Our observations of Native American, Alaskan, or Hawaiian/Pacific Islander patients are novel and likely permitted by this being a population with notable representation in our regions; as such, we note that analogous disparities seen among black patients and women have been previously reported [
4].
Finally, we report only one way in which models can augment care: by having a model run concurrently and augment human decision-making. There are other ways for models to augment human performance. For example, models being interactive for the screener, such as models suggesting specific questions that the person screening can ask to better ascertain the patient’s condition. These additional explorations could be the basis of future work.

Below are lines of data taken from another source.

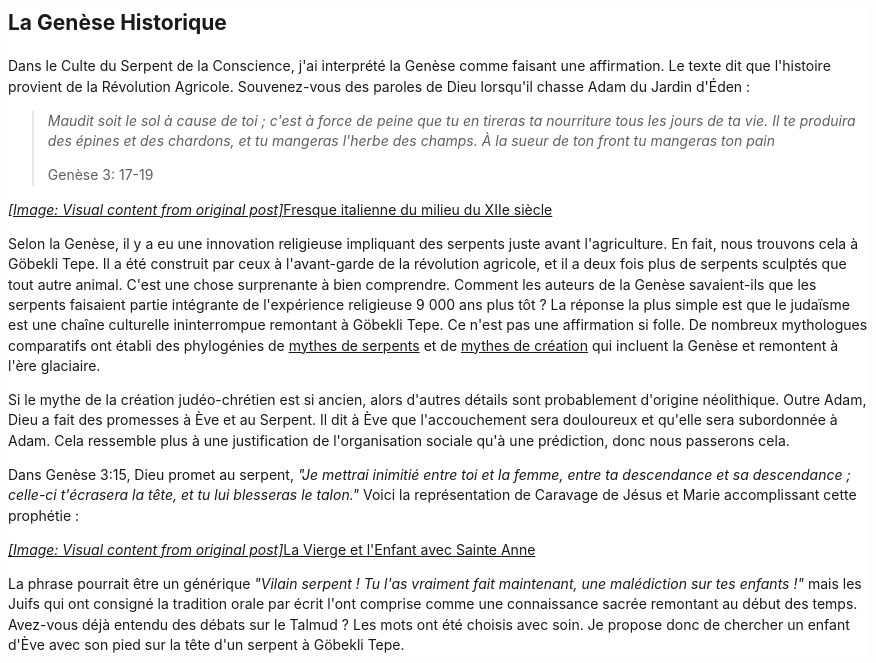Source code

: ## La Genèse Historique


Dans le Culte du Serpent de la Conscience, j'ai interprété la Genèse comme faisant une affirmation. Le texte dit que l'histoire provient de la Révolution Agricole. Souvenez-vous des paroles de Dieu lorsqu'il chasse Adam du Jardin d'Éden :

> _Maudit soit le sol à cause de toi ; 
> c'est à force de peine que tu en tireras ta nourriture 
> tous les jours de ta vie. 
> Il te produira des épines et des chardons, 
> et tu mangeras l'herbe des champs. 
> À la sueur de ton front 
> tu mangeras ton pain_
> 
> Genèse 3: 17-19

[*[Image: Visual content from original post]*](https://substackcdn.com/image/fetch/$s_!_WZ3!,f_auto,q_auto:good,fl_progressive:steep/https%3A%2F%2Fsubstack-post-media.s3.amazonaws.com%2Fpublic%2Fimages%2Fba279783-fa9a-46e3-bb56-c03833723f96_943x858.png)[Fresque italienne du milieu du XIIe siècle](https://www.patheos.com/blogs/biteintheapple/leaving-home/)

Selon la Genèse, il y a eu une innovation religieuse impliquant des serpents juste avant l'agriculture. En fait, nous trouvons cela à Göbekli Tepe. Il a été construit par ceux à l'avant-garde de la révolution agricole, et il a deux fois plus de serpents sculptés que tout autre animal. C'est une chose surprenante à bien comprendre. Comment les auteurs de la Genèse savaient-ils que les serpents faisaient partie intégrante de l'expérience religieuse 9 000 ans plus tôt ? La réponse la plus simple est que le judaïsme est une chaîne culturelle ininterrompue remontant à Göbekli Tepe. Ce n'est pas une affirmation si folle. De nombreux mythologues comparatifs ont établi des phylogénies de [mythes de serpents](https://www.vectorsofmind.com/p/contra-dhuy-on-snake-myths) et de [mythes de création](https://www.amazon.com/Origins-Worlds-Mythologies-Michael-Witzel/dp/0199812853) qui incluent la Genèse et remontent à l'ère glaciaire.

Si le mythe de la création judéo-chrétien est si ancien, alors d'autres détails sont probablement d'origine néolithique. Outre Adam, Dieu a fait des promesses à Ève et au Serpent. Il dit à Ève que l'accouchement sera douloureux et qu'elle sera subordonnée à Adam. Cela ressemble plus à une justification de l'organisation sociale qu'à une prédiction, donc nous passerons cela.

Dans Genèse 3:15, Dieu promet au serpent, _"Je mettrai inimitié entre toi et la femme, entre ta descendance et sa descendance ; celle-ci t'écrasera la tête, et tu lui blesseras le talon."_ Voici la représentation de Caravage de Jésus et Marie accomplissant cette prophétie :

[*[Image: Visual content from original post]*](https://substackcdn.com/image/fetch/$s_!gd3f!,f_auto,q_auto:good,fl_progressive:steep/https%3A%2F%2Fsubstack-post-media.s3.amazonaws.com%2Fpublic%2Fimages%2F7bc7de7a-058d-416d-937f-e48929a638ac_697x923.png)[La Vierge et l'Enfant avec Sainte Anne](https://en.wikipedia.org/wiki/Madonna_and_Child_with_St._Anne_\(Dei_Palafrenieri\)#/media/File:CaravaggioSerpent.jpg)

La phrase pourrait être un générique _"Vilain serpent ! Tu l'as vraiment fait maintenant, une malédiction sur tes enfants !"_ mais les Juifs qui ont consigné la tradition orale par écrit l'ont comprise comme une connaissance sacrée remontant au début des temps. Avez-vous déjà entendu des débats sur le Talmud ? Les mots ont été choisis avec soin. Je propose donc de chercher un enfant d'Ève avec son pied sur la tête d'un serpent à Göbekli Tepe.


[^1]: L'histoire d'Héraclès était ancienne même pour les Grecs anciens. De forts parallèles dans les mythes hébreux et sumériens suggèrent une racine ancienne au Proche-Orient. Le classiciste Walter Burkert soutient qu'elle remonte beaucoup plus loin : Le noyau du complexe d'Héraclès, cependant, est probablement encore beaucoup plus ancien : la capture d'animaux comestibles pointe vers l'époque de la culture des chasseurs, et la relation avec le monde au-delà avec le bétail du soleil, une île rouge, et des mangeurs d'hommes appartient probablement à la magie chamanique de la chasse — quelque chose qui semble également se refléter dans les peintures rupestres du Paléolithique supérieur. C'est le chaman qui est capable d'entrer dans le pays des morts et le pays des dieux : Héraclès ramène Cerbère, le chien d'Hadès, des enfers, même si ce n'est que pour un court moment, et du jardin des dieux dans le lointain Ouest, il gagne les pommes d'or — un fruit qui peut être interprété comme le fruit de l'immortalité. Religion grecque, Walter Burkert, 1985 (page 209) Cela placerait l'origine au moins 10 000 ans avant les Grecs. C'est long à durer, mais de telles affirmations sont courantes en mythologie comparée. Par exemple, le Serpent Arc-en-ciel est reconnu par les Aborigènes à travers l'Australie ; par conséquent, il est souvent considéré comme vieux de ~50 000 ans. De même, le chamanisme asiatique et amérindien présente des ressemblances qui peuvent remonter à l'Âge de Glace.
[^2]: Les Grecs avaient plusieurs récits sur les origines de la constellation Draco. Ératosthène identifiait Draco comme Ladon, le dragon qui gardait les pommes d'or. Bien que Lucifer ne soit pas vraiment un gardien mais plutôt un vendeur de pommes, l'association de nombreux autres éléments de l'histoire implique une connexion entre les deux. Dans d'autres histoires d'origine, Draco a combattu du côté des Titans dans la Gigantomachie, la guerre où les Olympiens ont vaincu les dieux aînés. Après avoir été vaincu par Athéna, elle l'a placé dans les étoiles. Héraclès ne tue pas Draco, bien qu'il soit essentiel dans la Gigantomachie. Peut-être que ce détail a été perdu avec le temps. Héraclès combat des serpents du berceau à la tombe. Il serait étrange que celui qui mord son pied n'ait rien à voir avec lui.
[^3]: Héraclès combat l'hydre. Du palais des Habsbourg à Vienne. Villa Farnesina, Rome. La Loggia de Galatée. Hercule et l'Hydre de Lerne. Cancer. Italie. HÉRACLÈS ET L'HYDRE. Vase attique à figures noires, 500 av. J.-C. Hercule et l'Hydre, Pollaiuolo, Antonio, 1460 Mosaïque romaine d'Hercule tuant l'Hydre de Lerne à 9 têtes, son deuxième travail, de la mosaïque des Travaux d'Hercule dans la Maison des Travaux d'Hercule, 1er siècle après J.-C., Volubilis, Nord du Maroc. Hercule tuant l'Hydre. Détail d'une page de titre en bois coloré italien, 1550.
[^4]: Le classiciste Carl Ruck dit que l'Hydre de Lerne est en fait une métaphore pour la substance hallucinogène utilisée dans les Mystères : "L'Hydre mythique était une zoomorphisation d'une drogue psychoactive qui figurait dans les rites de Mystère très anciens qui étaient encore pratiqués au lac sacré bien dans les temps romains."
[^5]: Peut-être suggéré dans le 11e travail. Héraclès est allé en Libye "où régnait Antzos, le fils de Poséidon, qui avait l'habitude de tuer tous les étrangers en les forçant à lutter avec lui, et de suspendre leurs crânes au temple de son père." tiré de La mythologie de la Grèce antique et de l'Italie, Thomas Kneightly, 1906
[^6]: Fait intéressant, il y a aussi une connexion serpent-chien dans le deuxième travail. Dans la tragédie Héraclès d'Euripide, il dit qu'Héraclès "a brûlé chaque tête mortelle de l'hydre de Lerne, le chien à mille têtes." L'hydre est parfois représentée avec des têtes canines. L'inverse est vrai de Cerbère, qui est parfois représenté avec des têtes de serpent.
[^7]: L'interprétation EToC est que ce moment portait sur le fait de pousser la théorie de l'esprit d'un garçon à sa limite. Un garçon ne connaîtrait aucun esprit aussi bien que celui de son chien, donc cela pourrait être un bon point de départ. Faites semblant d'être le chien. Hurlez à la lune, lapez la potion que la prêtresse a préparée, regardez dans le miroir. Il y a plus en vous qu'un animal. Qu'est-ce que cette vie intérieure autoréflexive que vous pouvez également expérimenter ? C'est ce qui vous rend comme les dieux, connaissant le bien et le mal.
[^8]: Pour une explication détaillée, voir The Beast Initiate: The Lycanthropy of Heracles de Carl Ruck. Il développe également l'idée qu'Héraclès pensait qu'il était un chien/lion, ce qui est également rappelé dans les initiations du culte guerrier PIE. Ruck et moi sommes arrivés à cette conclusion indépendamment.
[^9]: D'une note explicative dans la traduction de 1893 des Métamorphoses d'Ovide : "Comme Ovide a ici pris brièvement note des travaux d'Hercule, nous pouvons observer qu'il est très probable que son histoire soit embellie avec les aventures prétendues de nombreuses personnes qui portaient son nom, et peut-être avec celles d'autres en plus. Cicéron, dans son 'Traité sur la Nature des Dieux', mentionne six personnes qui portaient le nom d'Hercule ; et peut-être, après un examen minutieux, un nombre beaucoup plus grand pourrait être compté, de nombreuses nations de l'antiquité ayant donné le nom à de grands hommes de leur propre pays qui s'étaient rendus célèbres par leurs actions. Ainsi, nous trouvons un en Égypte à l'époque d'Osiris, en Phénicie, parmi les Gaulois, en Espagne, et dans d'autres pays. En nous limitant à l'Hercule grec, surnommé Alcide, nous constatons que ses exploits ont généralement été chantés par les poètes, sous le nom des Douze Travaux ; mais, en entrant dans le détail d'eux, nous les trouvons beaucoup plus nombreux." Il cite également La mythologie de la Grèce antique et de l'Italie, par Thomas Kneightly, 1906 : Nous pouvons percevoir, par les douze tâches, que la théorie astronomique a été appliquée au mythe du héros, et qu'il était considéré comme une personnification du Soleil, qui passe à travers les douze signes du Zodiaque... Dans sa vue de la vie d'Hercule, c'est un mythe d'une extrême antiquité et d'une grande beauté, mettant en avant l'idéal de la perfection humaine, consacrée au bien-être de l'humanité, ou plutôt, dans sa forme originale, à celui de sa propre nation. Cette perfection, selon les idées de l'âge héroïque, consiste en la plus grande force corporelle, unie aux avantages de l'esprit et de l'âme reconnus par cet âge. Un tel héros est, dit-il, un homme ; mais ces nobles qualités en lui sont d'origine divine. Il est donc le fils du roi des Dieux par une mère mortelle.
[^10]: "L'Hercule qui a pénétré si loin, les Indiens nous disent, était un natif de leur pays. Il est particulièrement vénéré par les Suraseni, qui ont deux grandes villes, Methora et Cleisoborus, et le fleuve navigable Jobares, traverse leurs territoires. Cet Hercule, comme l'affirme Mégasthène, et les Indiens eux-mêmes nous assurent, utilise le même habit que l'Hercule thébain" Arrien, Indica, Chapitre viii, Eberhard (1885).
[^11]: Traitement du motif du Troisième Œil trouvé dans EToC v3.
[^12]: L'un d'eux est cette agence de voyage reliant Göbekli Tepe à la Légende de la Shahmaran, une femme-serpent mythique turque qui vit dans une grotte. Entre autres choses, elle enseigne à un jeune homme l'histoire de l'Humanité. Elle finit par être capturée et mangée. "Comme je suis sur le point de mourir, je vais te donner mon secret. Quiconque mange ma queue obtiendra une sagesse au-delà de toute mesure et une longue vie, mais quiconque mange ma tête mourra." Rappelant les deux arbres dans le Jardin d'Éden. Citer une agence de voyage laisse à désirer en termes de rigueur, mais étonnamment peu de gens pensent à la façon dont Göbekli Tepe peut être pertinent pour la culture moderne, et c'est la seule version de cette théorie que j'ai pu trouver par écrit. Séparément, un lecteur turc m'a contacté à propos de Shahmaran après l'article sur le Culte du Serpent. Si le Culte du Serpent concernait la réception des Mystères, Shahmaran semble en faire partie. Une partie passionnante d'avoir ce blog est que d'autres personnes font ces connexions.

We present this study as a conceptual simulation of screening options including augmented human practice using retrospective data. The next steps to better understand the implications of these models would be to perform prospective research through the implementation of these models into electronic health records. The move from desktop to bedside requires extensive work but will be critical to the future success of predictive models in healthcare. To build on our findings, we encourage research into these questions using prospective designs to account for data that may be missing at the time of risk calculation that are completed at a later time during the encounter. Our data were collected well after the 10-min time window to perform an ECG. The data could have been entered after those 10 min and therefore not appear as missing in our dataset. Therefore, it will be important to prospectively capture this data to identify whether the appropriate data are available within 10 min of arrival for the predictive model to be usable. This kind of time-sensitive missingness is not well represented in archived clinical data, but patterns associated with systematically missing data vs. ‘missingness at random’ may influence the performance of structured screening approaches more than human-driven practice [
30].
6. Conclusions
We found that augmented screening (observed practice supplemented with the predictive model) had the best sensitivity (92.4%) and missed fewer ACS patients (7.6% vs. 26.8%) and STEMIs (4.4% vs. 14.7%) than observed human practice. It also showed little variation in sex, race, ethnicity, language, and age, demonstrating improved equity compared to other approaches. Augmented screening increased sensitivity by 20.8%, required ECGs to be performed on an additional 11.1% of patients, and reduced specificity by 14%. The increase in ECGs is likely within the tolerable range, however, given the marked gain in ACS case detection. Furthermore, it suggests that combining human and model screening––rather than relying on either one alone––may improve both overall performance and equity in ACS screening.